# Wind Direction in the spring



## wolfpack4417 (Oct 7, 2015)

Hey guys, I'm pretty new to fishing and I've heard a lot about wind direction being important for surf fishing. I fish on Atlantic Beach usually and sometimes around Nags Head. My question is: what is a good wind direction during the spring, and is it different for the fall? Also is it different for Atlantic Beach than Nags Head (south facing beach vs east facing beach). Any advice is greatly appreciated.


----------



## dawgfsh (Mar 1, 2005)

You need SW winds to warm the water in the spring and NE winds in the fall to cool the water.


----------



## LEADDRAFT (Oct 9, 2001)

Someone..
PLEASE turn the Wind Machine OFF!


----------



## wolfpack4417 (Oct 7, 2015)

dawgfsh said:


> You need SW winds to warm the water in the spring and NE winds in the fall to cool the water.


Thanks, does the wind direction have anything to do with water clarity? And does it matter if the beach faces south or east?


----------



## Starboard (Apr 23, 2008)

wolfpack4417 said:


> Thanks, does the wind direction have anything to do with water clarity? And does it matter if the beach faces south or east?


In Atlantic Beach, wind at your back (NE, N, or NW) will knock down the waves and water tends to clear up. Off-shore wind (SE, S, or SW) will stir it up and water tends to be cloudier.


----------



## wolfpack4417 (Oct 7, 2015)

Starboard said:


> In Atlantic Beach, wind at your back (NE, N, or NW) will knock down the waves and water tends to clear up. Off-shore wind (SE, S, or SW) will stir it up and water tends to be cloudier.


TIL wind direction is the direction it's coming from not going to. Also thanks for the advice


----------



## 1BadF350 (Jul 19, 2006)

**PROVIDED MATERIAL:**
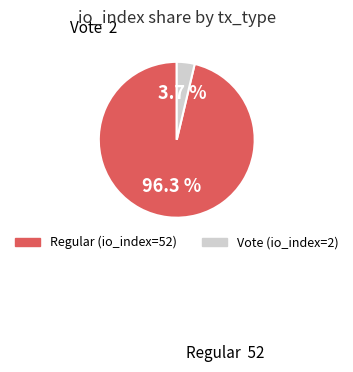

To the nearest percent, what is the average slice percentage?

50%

...

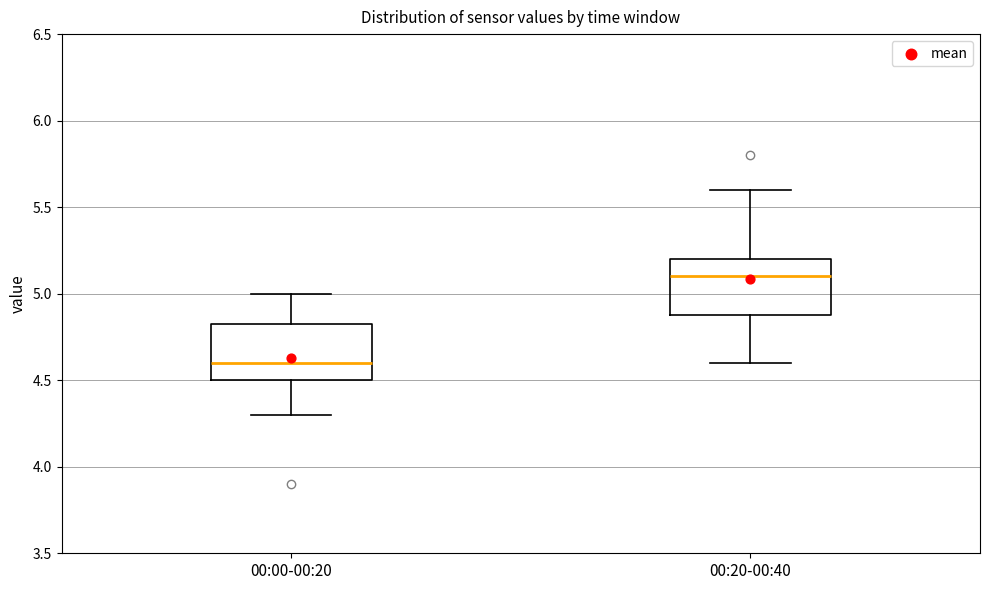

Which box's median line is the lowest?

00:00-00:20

**TASK DETAILS:**
Answer these questions about the fishing forum thread, giving each answer on its own line marked like its question.
(a) Which wind direction is said to warm the water in the spring?
(b) In Atlantic Beach, which winds are said to knock down the waves and clear up the water?
(c) Where does the person who started the thread usually fish?

**WRITTEN SOLUTION:**
(a) SW winds
(b) NE, N, or NW winds
(c) Atlantic Beach